══ Text section ══

Uri Guttman writes:
> >>>>> "DC" == Damian Conway <[EMAIL PROTECTED]> writes:
> DC> # Modtimewise numerically ascending...
> DC> @sorted = sort {-M $^a <=> -M $^b} @unsorted;
>
> DC> # Fuzz-ifically...
> DC> sub fuzzy_cmp($x, $y) returns Int;
> DC> @sorted = sort &fuzzy_cmp, @unsorted;
>
> ok, so that is recognizes as a compare sub due to the 2 arg sig. so does
> the sub must be defined/declared before the sort code is compiled?
Nope. C<sort> is declared as a multimethod. This works, too:
$code = sub ($a, $b) { -M $a <=> -M $b };
@sorted = sort $code, @unsorted;
> DC> or with a single one-argument block/closure (to sort according
> DC> whatever the specified key extractor returns):
>
> DC> # Numerically ascending...
> DC> @sorted = sort {+ $^elem} @unsorted;
> DC> @sorted = sort {+ $_} @unsorted;
>
> is $^elem special? or just a regular place holder? i see $_ will be set
> to each record as we discussed.

═══
══ Material ══

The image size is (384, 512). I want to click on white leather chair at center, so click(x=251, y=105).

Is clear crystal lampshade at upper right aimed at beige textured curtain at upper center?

═══

**Goals:**
1. In the sort thread, write out the section that begins with "Nope. C<sort> is" and ends with "# Numerically ascending...", changing "multimethod" to "multi sub".
2. In the sort thread, what is C<sort> declared as?

**Answers to each task:**
1.
Nope. C<sort> is declared as a multi sub. This works, too:
$code = sub ($a, $b) { -M $a <=> -M $b };
@sorted = sort $code, @unsorted;
> DC> or with a single one-argument block/closure (to sort according
> DC> whatever the specified key extractor returns):
>
> DC> # Numerically ascending...

2. A multimethod.